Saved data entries

===============

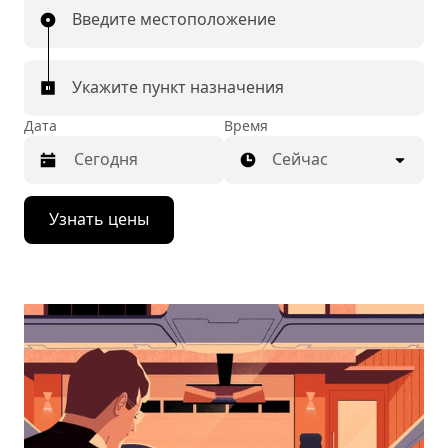
Введите местоположение
Укажите пункт назначения
Дата
Время
Сейчас
Нажмите
Узнать цены
стрелку
вниз,
чтобы
перейти
к
календарю
и
выбрать
дату.
Чтобы
закрыть
календарь,
нажмите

===============

--- What is needed ---
Copy out each record word for word and omit any pictures.

--- Exercise solution ---
Введите местоположение
Укажите пункт назначения
Дата
Время
Сейчас
Нажмите
Узнать цены
стрелку
вниз,
чтобы
перейти
к
календарю
и
выбрать
дату.
Чтобы
закрыть
календарь,
нажмите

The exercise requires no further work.